Alfitra juga menyarankan, pihak korban dari tindak pidana terdakwa untuk segera melaporkan perilaku jaksa yang sudah ”membiarkan” berlarut-larutnya proses penanganan perkara hingga 14 bulan lebih ini ke Komisi Kejaksan RI (KKRI). ”Segera laporkan ke Komisi Kejaksaan jaksanya itu,” tegas Alfitra.
Alfitra beralasan, jaksa atau JPU dalam perkara itu harus dilaporkan ke Komisi Kejaksaan RI karena kinerjanya yang ”tidak becus” karena proses persidangan yang sudah terlalu lama, dan JPU yang tidak juga bisa menghadirkan terdakwa.

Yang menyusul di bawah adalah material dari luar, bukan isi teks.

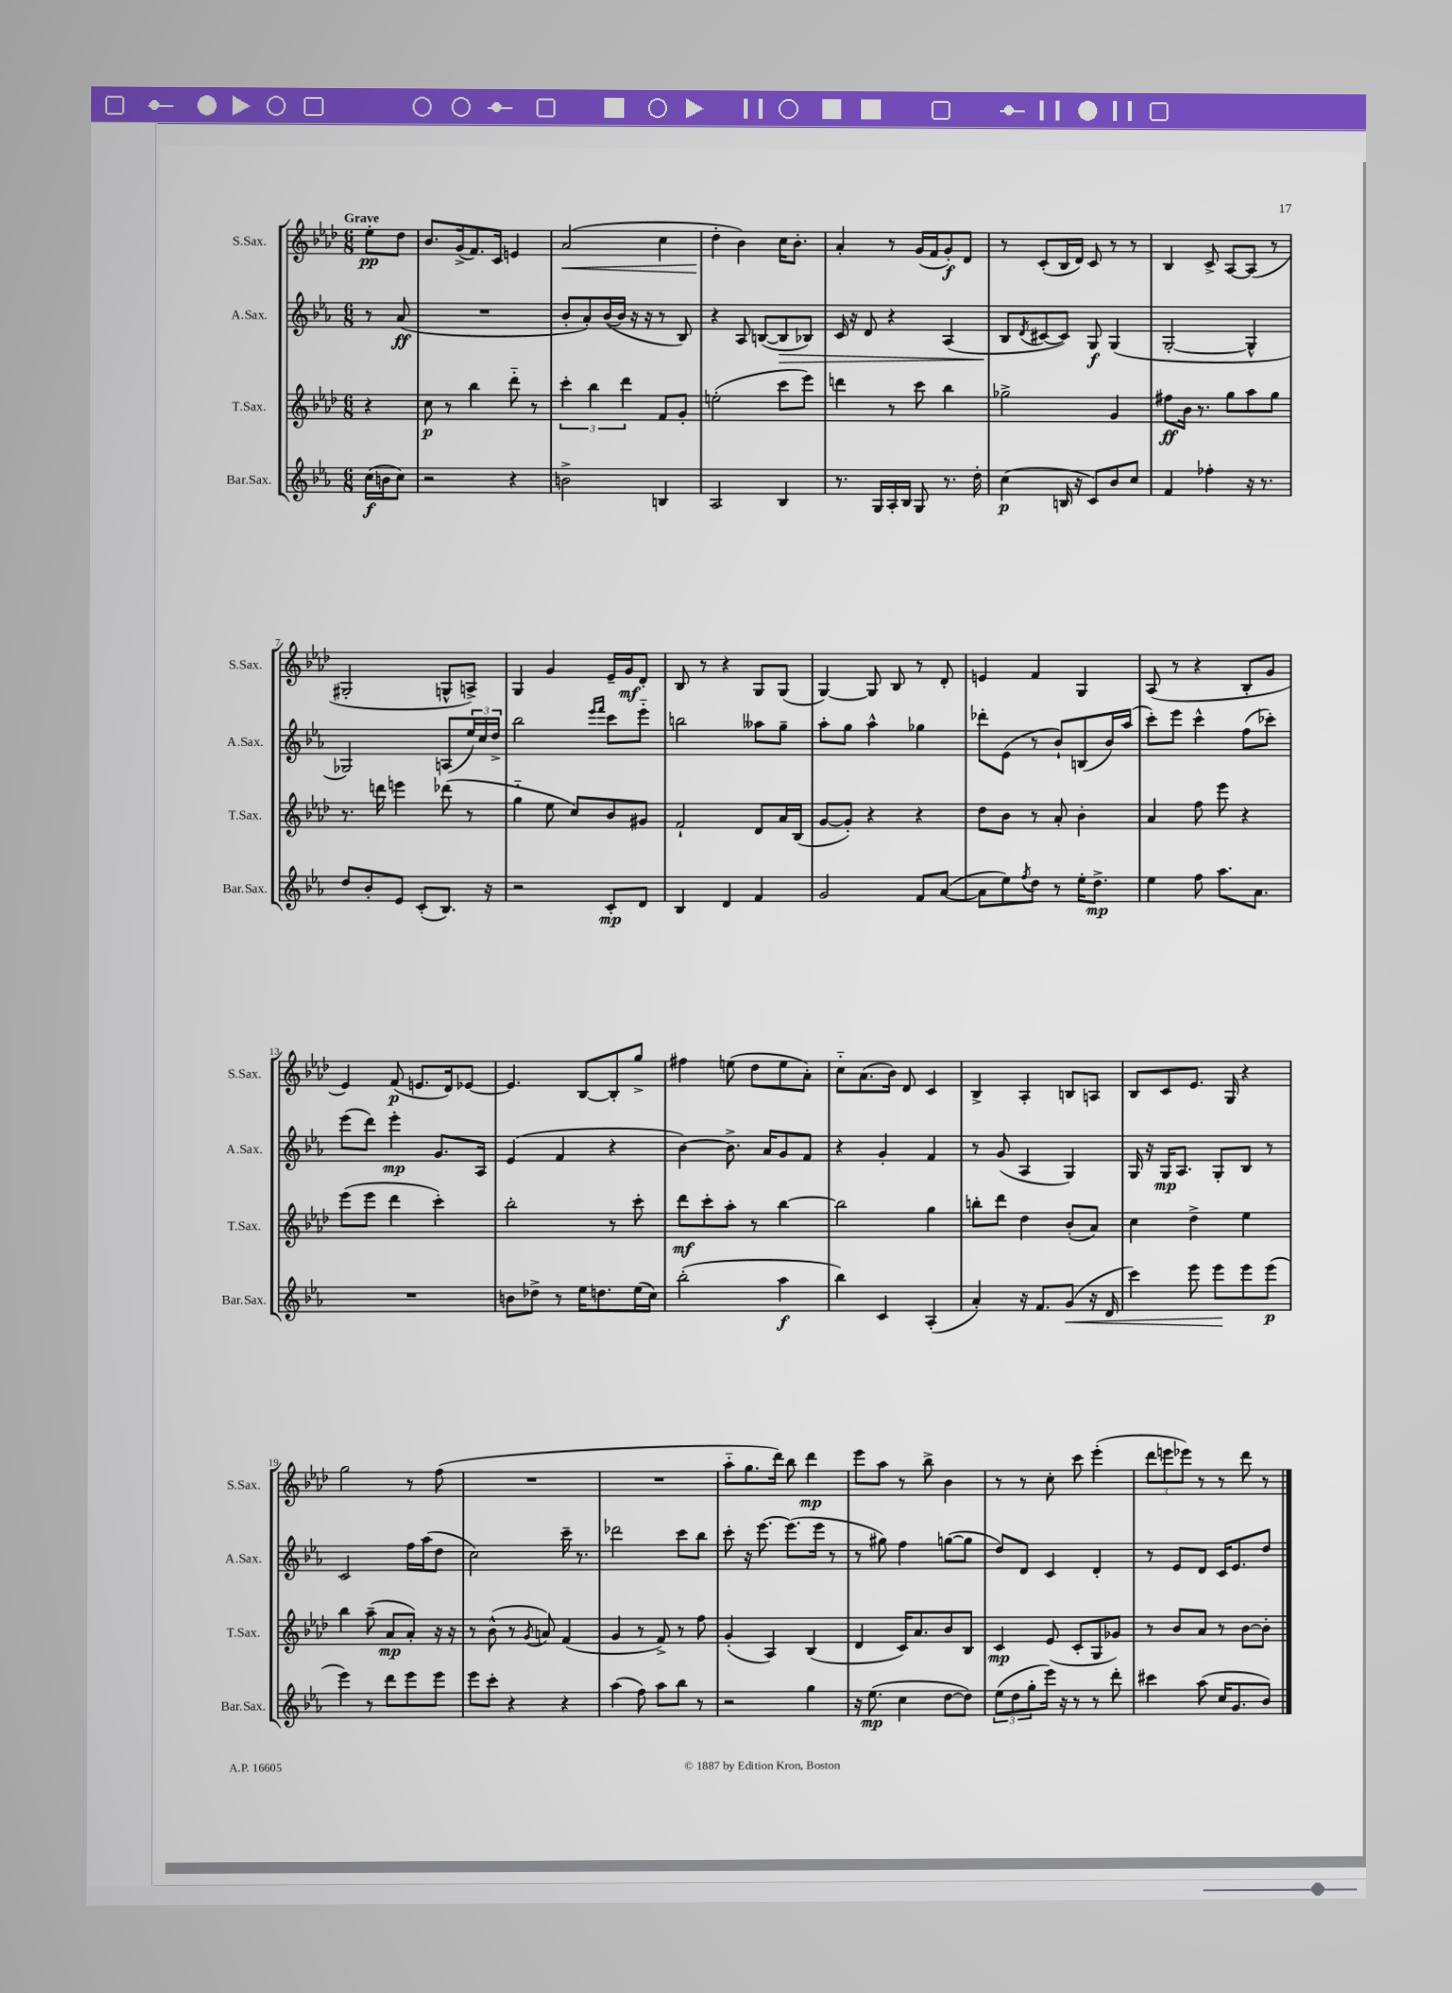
<<
\new StaffGroup <<
\new Staff = "s0" \with { instrumentName = "S.Sax." shortInstrumentName = "S.Sax." } {
    \clef treble \key aes \major \numericTimeSignature \time 6/8 \partial 4 \tempo "Grave"
    ees''8-.\pp des''8 |
    bes'8. g'16->( f'8.) c'16 e'4 |
    aes'2\<( c''4 |
    des''4-.\! bes'4) c''16 bes'8.-. |
    aes'4-. r8 g'16( f'16 g'8-.\f) des'8 |
    r8 c'8-.( bes16 des'16) c'8 r8 r8 |
    bes4 c'8-> aes8~ aes8( r8 |
    gis2-. g8-^ a8->) |
    g4 g'4 ees'16-- g'16\mf des'8-. |
    bes8 r8 r4 g8 g8( |
    g4~) g8 bes8 r8 des'8-. |
    e'4 f'4 g4 |
    aes8( r8 r4 bes8-. g'8 |
    ees'4) f'8\p( e'8. des'16) ees'8~ |
    ees'4. bes8~ bes8-. g''8-> |
    fis''4 e''8( des''8 e''8 aes'8-.) |
    c''8-_ aes'8.( bes'16) des'8 c'4 |
    bes4-> aes4-. b8 a8 |
    bes8 c'8 ees'8. g16 r4 |
    g''2 r8 f''8( |
    R2. |
    R2. |
    aes''8-_ g''8. des'''16) bes''8 des'''4\mp |
    ees'''8 aes''8 r8 bes''8-> bes'4 |
    r8 r8 c''8-. c'''8 ees'''4-.( |
    \tuplet 3/2 { des'''8 e'''8 ees'''8) } r8 r8 des'''8 r8 \bar "|." |
}
\new Staff = "s1" \with { instrumentName = "A.Sax." shortInstrumentName = "A.Sax." } {
    \clef treble \key ees \major \numericTimeSignature \time 6/8 \partial 4
    r8 aes'8\ff( |
    R2. |
    bes'8-. aes'8-.) bes'16~( bes'16 r16 r16 r8 bes8) |
    r4 aes8 b8~( b8\> bes8) |
    c'16 r16 d'8 r4 aes4( |
    bes8\! \acciaccatura { d'8 } cis'8~ cis'8) g8\f g4( |
    g2~-. g4-^ |
    ges2) a8( \tuplet 3/2 { ees''16) c''16 d''16-> } |
    bes''2 \grace { ees'''16 f'''16 } c'''8 ees'''8-_ |
    b''2 aeses''8 g''8-- |
    aes''8-. g''8 aes''4-^ ges''4 |
    des'''8-. ees'8( r8 bes'8-!) b8( bes'16) aes''16( |
    c'''8-.) ees'''8 c'''4-^ f''8( ces'''8-.) |
    ees'''8( d'''8) ees'''4-.\mp g'8. aes16 |
    ees'4( f'4 r4 |
    bes'4~) bes'8.-> aes'16 g'8 f'8 |
    r4 g'4-. f'4 |
    r8 g'8( aes4 g4) |
    g16 r16 g16\mp aes8. g8-. bes8 r8 |
    c'2 f''16 aes''16( d''8 |
    c''2) c'''16-- r8. |
    des'''2 c'''8 bes''8 |
    c'''8-. r16 ees'''8.~ ees'''8.( ees'''16 r8 |
    r8 gis''8) f''4 g''8~( g''8 |
    d''8) d'8 c'4 d'4-. |
    r8 ees'8 d'8 c'16 ees'8. d''8 \bar "|." |
}
\new Staff = "s2" \with { instrumentName = "T.Sax." shortInstrumentName = "T.Sax." } {
    \clef treble \key aes \major \numericTimeSignature \time 6/8 \partial 4
    r4 |
    c''8\p r8 bes''4 des'''8-_ r8 |
    \tuplet 3/2 { c'''4-. bes''4 des'''4 } f'8 g'8-. |
    e''2-.( c'''8 ees'''8) |
    d'''4 r8 c'''8 bes''4 |
    ges''2-> g'4 |
    fis''8\ff bes'16 r8. g''8 aes''8 g''8 |
    r8. d'''16 e'''4 des'''8( r8 |
    g''4-_ ees''8 c''8) bes'8 gis'8 |
    f'2-! des'8 aes'16 bes16( |
    g'8~ g'8-.) r4 r4 |
    des''8 bes'8 r8 aes'8-. bes'4-. |
    aes'4 f''8 ees'''8 r4 |
    ees'''8( ees'''8 des'''4 c'''4-.) |
    bes''2-. r8 c'''8-. |
    des'''8\mf c'''8-. aes''8-. r8 bes''4~ |
    bes''2 g''4 |
    b''8-. des'''8 des''4 bes'8-.( aes'8) |
    c''4 des''4-> ees''4 |
    bes''4 aes''8--( aes'8\mp aes'8-.) r16 r16 |
    r8 bes'8-^( r8 \acciaccatura { g'8 } a'8) f'4( |
    g'4 r8 f'8->) r8 f''8 |
    g'4-.( aes4) bes4( |
    des'4 c'16) aes'8. bes'8 bes8 |
    c'4\mp ees'8( c'8-. g8 ges'8) |
    r8 bes'8 aes'8 r8 bes'8~ bes'8-. \bar "|." |
}
\new Staff = "s3" \with { instrumentName = "Bar.Sax." shortInstrumentName = "Bar.Sax." } {
    \clef treble \key ees \major \numericTimeSignature \time 6/8 \partial 4
    c''16\f( b'16 c''8) |
    r2 r4 |
    b'2-> b4 |
    aes2 bes4 |
    r8. g16 aes16-. bes16 g8 r8. d''16-. |
    c''4\p( b16 r16 c'8) bes'8 c''8 |
    f'4 fes''4-. r16 r8. |
    d''8 bes'8-. ees'8 c'8-.( bes8.) r16 |
    r2 c'8-.\mp d'8 |
    bes4 d'4 f'4 |
    g'2 f'8 aes'8~( |
    aes'8 ees''8) \acciaccatura { f''8 } d''8 r8 ees''16-. d''8.->\mp |
    ees''4 f''8 aes''8. aes'8. |
    R2. |
    b'8 des''8-> r8 ees''16 d''8. ees''16( c''16) |
    bes''2-.( aes''4\f |
    bes''4) c'4 aes4-.( |
    aes'4-.) r16 f'8. g'8\<( r16 d'16 |
    c'''4) ees'''8 ees'''8\! ees'''8 ees'''8\p( |
    ees'''4) r8 d'''8 ees'''8 ees'''8 |
    ees'''8 c'''8-. r4 r4 |
    aes''4( f''8) aes''8 bes''8 r8 |
    r2 g''4 |
    r16 ees''8.\mp( c''4 d''8~ d''8) |
    \tuplet 3/2 { ees''8( d''8 g''8-. } ees'''16) r16 r8 r8 d'''8-. |
    cis'''4 aes''8( c''16 g'8. bes'8) \bar "|." |
}
>>
>>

”Ini kan aneh. Alamat terdakwanya sangat lengkap, tapi JPU tak juga bisa menemukan dan membawa paksa terdakwa. Jangan-jangan ada hubungan istimewa antara jaksa dengan terdakwa. Makanya saya bilang harus dilaporkan ke Komisi Kejaksaan,” pungkas Alfitra.
Untuk diketahui, sejak disidangkan perdana pada 17 September 2018, sudah digelar 49 kali persidangan, namun 35 kali terdakwa AL mangkir dari persidangan dengan alasan sakit.

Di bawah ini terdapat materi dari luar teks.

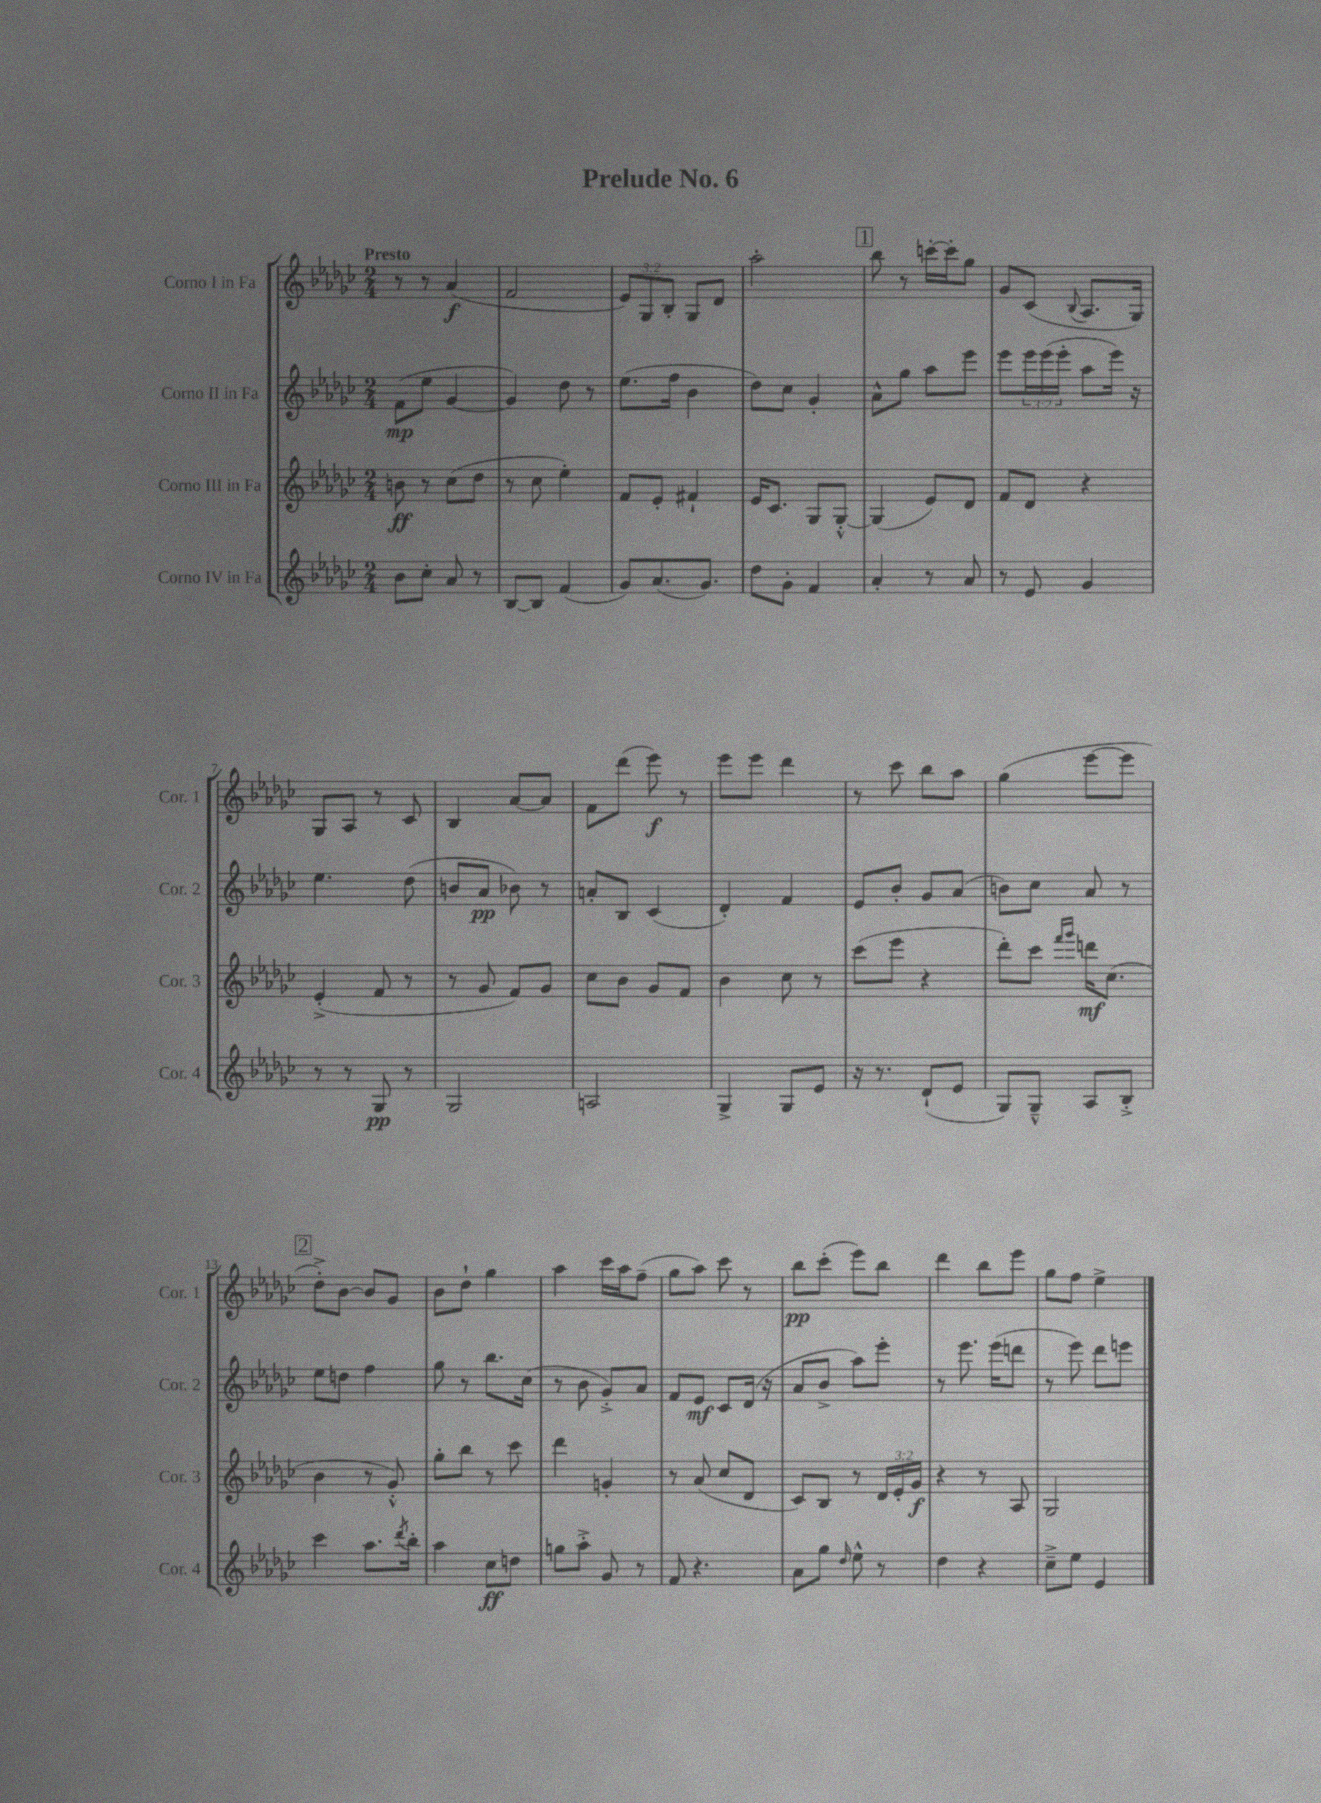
\header { title = "Prelude No. 6" }
<<
\new StaffGroup <<
\new Staff = "s0" \with { instrumentName = "Corno I in Fa" shortInstrumentName = "Cor. 1" } {
    \clef treble \key ges \major \numericTimeSignature \time 2/4 \override Staff.TupletNumber.text = #tuplet-number::calc-fraction-text \tempo "Presto"
    r8 r8 aes'4\f( |
    f'2 |
    \tuplet 3/2 { ees'8) ges8 bes8-. } ges8 des'8 |
    aes''2-. |
    \mark \markup { \box "1" } bes''8 r8 c'''16~-. c'''16-. ges''8 |
    ges'8 ces'8( \appoggiatura { bes8 } aes8. ges16) |
    ges8 aes8 r8 ces'8 |
    bes4 aes'8~ aes'8 |
    f'8 des'''8( ees'''8\f) r8 |
    ees'''8 ees'''8 des'''4 |
    r8 ces'''8 bes''8 aes''8 |
    ges''4( ees'''8~ ees'''8 |
    \mark \markup { \box "2" } des''8-.->) bes'8~ bes'8 ges'8 |
    bes'8 des''8-! ges''4 |
    aes''4 ces'''16 aes''16 f''8--( |
    ges''8 aes''8) ces'''8 r8 |
    bes''8\pp ces'''8-.( ees'''8) bes''8 |
    des'''4 bes''8 ees'''8 |
    ges''8 f''8 ees''4-> \bar "|." |
}
\new Staff = "s1" \with { instrumentName = "Corno II in Fa" shortInstrumentName = "Cor. 2" } {
    \clef treble \key ges \major \numericTimeSignature \time 2/4 \override Staff.TupletNumber.text = #tuplet-number::calc-fraction-text
    f'8\mp( ees''8 ges'4~ |
    ges'4) des''8 r8 |
    ees''8.( f''16 bes'4 |
    des''8) ces''8 ges'4-. |
    \mark \markup { \box "1" } aes'8-^ ges''8 aes''8 ees'''8 |
    ees'''8 \tuplet 3/2 { ees'''16 ees'''16( ees'''16-. } aes''8 ees'''16) r16 |
    ees''4. des''8( |
    b'8 aes'8\pp bes'8) r8 |
    a'8-. bes8 ces'4( |
    des'4-.) f'4 |
    ees'8 bes'8-. ges'8 aes'8( |
    b'8) ces''8 aes'8 r8 |
    \mark \markup { \box "2" } ees''8 d''8 f''4 |
    ges''8 r8 bes''8. ces''16( |
    r8 bes'8 ges'8-.->) aes'8 |
    f'8 ees'8\mf ces'8 des'16( r16 |
    aes'8 bes'8-> aes''8) ees'''8-. |
    r8 ees'''8. ees'''16( d'''8 |
    r8 ees'''8) des'''8 e'''8 \bar "|." |
}
\new Staff = "s2" \with { instrumentName = "Corno III in Fa" shortInstrumentName = "Cor. 3" } {
    \clef treble \key ges \major \numericTimeSignature \time 2/4 \override Staff.TupletNumber.text = #tuplet-number::calc-fraction-text
    b'8\ff r8 ces''8( des''8 |
    r8 ces''8 ees''4-.) |
    f'8 ees'8-. fis'4-! |
    ees'16 ces'8. ges8 ges8~-.-^ |
    \mark \markup { \box "1" } ges4( ees'8) des'8 |
    f'8 des'8 r4 |
    ees'4-.->( f'8 r8 |
    r8 ges'8 f'8) ges'8 |
    ces''8 bes'8 ges'8 f'8 |
    bes'4 ces''8 r8 |
    ces'''8( ees'''8 r4 |
    des'''8-.) ces'''8 \grace { f'''16 ges'''16 } d'''16\mf ces''8.( |
    \mark \markup { \box "2" } bes'4 r8 ges'8-.-^) |
    ges''8-. bes''8 r8 ces'''8 |
    des'''4 g'4-. |
    r8 aes'8( ces''8 des'8 |
    ces'8) bes8 r8 \tuplet 3/2 { des'16 ees'16-. ges'16\f } |
    r4 r8 aes8 |
    ges2 \bar "|." |
}
\new Staff = "s3" \with { instrumentName = "Corno IV in Fa" shortInstrumentName = "Cor. 4" } {
    \clef treble \key ges \major \numericTimeSignature \time 2/4
    bes'8 ces''8-. aes'8 r8 |
    bes8~ bes8 f'4( |
    ges'8) aes'8.( ges'8.) |
    des''8 ges'8-. f'4 |
    \mark \markup { \box "1" } aes'4-. r8 aes'8 |
    r8 ees'8 ges'4 |
    r8 r8 ges8\pp r8 |
    ges2 |
    a2 |
    ges4-> ges8 ees'8 |
    r16 r8. des'8-!( ees'8 |
    ges8) ges8---^ aes8 bes8-.-> |
    \mark \markup { \box "2" } ces'''4 aes''8. \acciaccatura { des'''8 } bes''16-. |
    aes''4 ces''8\ff d''8 |
    g''8 aes''8-.-> ges'8 r8 |
    f'8 r4. |
    aes'8 ges''8 \grace { des''16 } ees''8-^ r8 |
    des''4 r4 |
    ces''8---> ees''8 ees'4 \bar "|." |
}
>>
>>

Bahkan majelis hakim Pengadilan Jakarta Selatan sudah dua kali mengeluarkan perintah jemput paksa terdakwa, namun jaksa tak juga berhasil menjemput paksa dengan alasan terdakwa tidak ditemukan.
Terdakwa AL sendiri dijerat jaksa dengan Pasal 263 KUHP tentang pemalsuan dokumen untuk klaim asuransi, dengan nomor perkara 1036/Pid.B/2018/PN JKT.SEL.